Sin-Dee (Kitana Kiki Rodriguez) just got out of prison and meets up with her best friend Alexandra (Mya Taylor). As they catch up, Alexandra wanting to make sure that Sin-Dee turns up that evening for her singing show, Alexandra lets slip that Sin-Dee’s fiancé has strayed while she was in prison. And not only that, he is fucking a white, cis woman. Sin-Dee is outraged and decides to seek out the other woman to stake her claim.
Most of what you hear about Tangerine is that it was shot with an iPhone (and here I go, too). But that is honestly the least awesome and least important part (although it is awesome and important) about this film. Tangerine is funny and full of energy and damn wonderful.
A few years ago, I caught Baker’s Starlet and was smitten by a film that was set in the porn industry but not about porn, taking a critical, but not vilifying look at it while telling a different story. And Baker pretty much pulled off the same feat here: Tangerine has two trans, sex-working protagonists, but the film is neither about being trans nor about sex work. It’s a film that’s, above all, about friendship between women.

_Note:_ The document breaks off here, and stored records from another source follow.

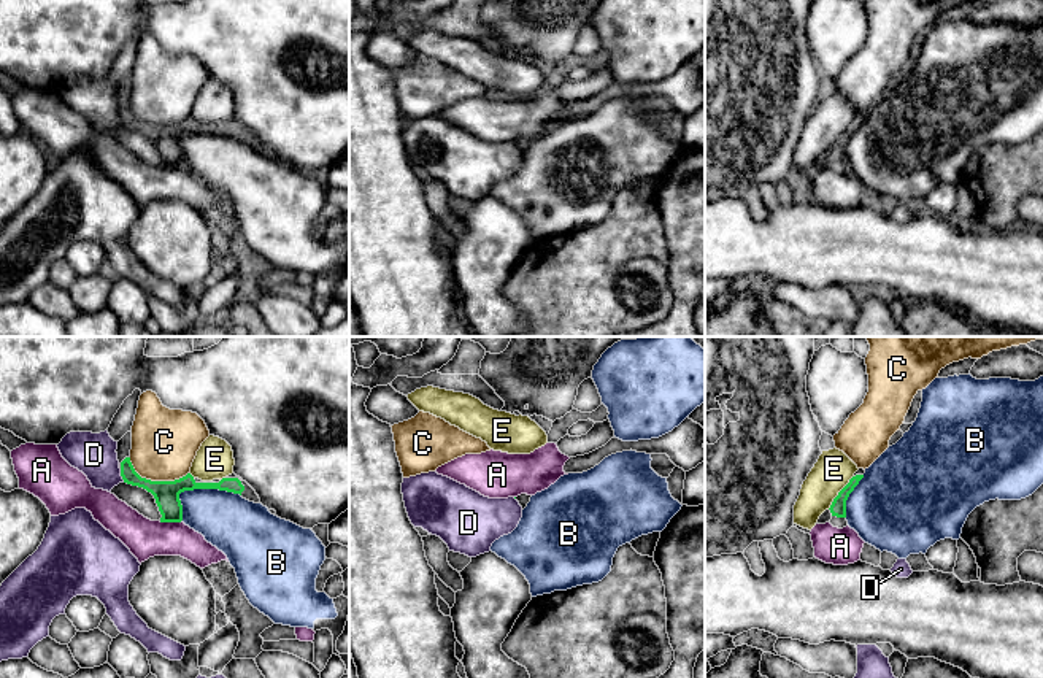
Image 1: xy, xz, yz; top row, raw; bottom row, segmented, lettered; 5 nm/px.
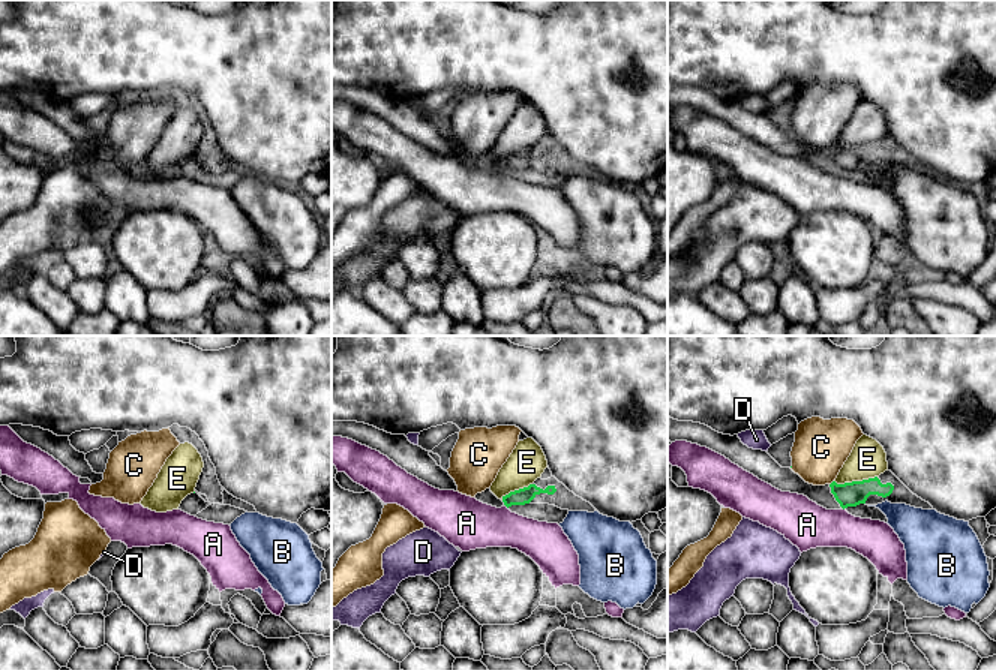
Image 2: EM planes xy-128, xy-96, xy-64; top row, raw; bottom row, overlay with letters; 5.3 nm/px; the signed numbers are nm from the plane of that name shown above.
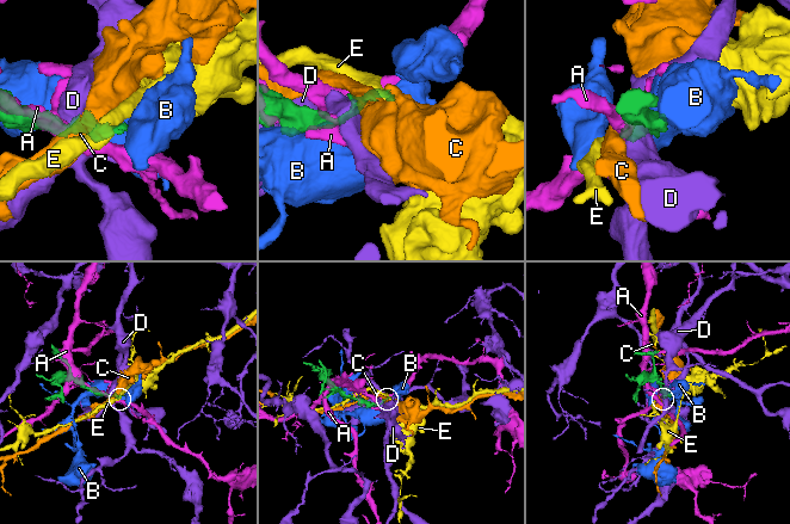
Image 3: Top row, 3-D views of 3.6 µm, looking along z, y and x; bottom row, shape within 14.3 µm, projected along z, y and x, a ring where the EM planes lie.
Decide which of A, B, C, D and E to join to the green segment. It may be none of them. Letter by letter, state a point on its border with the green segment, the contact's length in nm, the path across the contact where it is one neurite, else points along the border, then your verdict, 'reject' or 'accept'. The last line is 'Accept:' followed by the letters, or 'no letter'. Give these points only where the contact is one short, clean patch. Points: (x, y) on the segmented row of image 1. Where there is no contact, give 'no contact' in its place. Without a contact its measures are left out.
A: xy (170, 521) | 120 nm | along xy (181, 520), (159, 521) | reject
B: xy (197, 488) | 340 nm | reject
C: xy (156, 481) | 320 nm | along xy (129, 458), (134, 469), (151, 480), (178, 480), (188, 472) | reject
D: xy (121, 475) | 80 nm | reject
E: yz (839, 493) | 220 nm | along yz (853, 475), (827, 508) | reject
Accept: no letter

That doesn’t mean that Tangerine glosses over the hard parts: not only was Sin-Dee just released from prison, we see the unglamorous sex work (more often than not, films that feature some kind of sex work are about [bored housewives who become] high-end escorts) and we see harrassment that comes with being trans women (of color). But these hardships aren’t what define Sin-Dee or Alexandra, they are just part of their lives. And the film mirrors that.
The story it tells isn’t necessarly new, even though the setting is new for that kind of story. But thanks (mostly) to Rodriguez and Taylor there is a relentless energy to the story that sweeps you along and barely leaves you time to catch your breath as you try to keep up with Alexandra and Sin-Dee.
I don’t think that this film could have been shot with bigger, fancier and ultimately more expensive equipment. If it had been done, it probably would have lost a lot of its immediacy. And how awesome is it, that our technology has advanced so much that it is possible to make films with technology that needs a comparatively small budget and not that many people?! Let’s hope that it means that we’ll get many more films like Tangerine.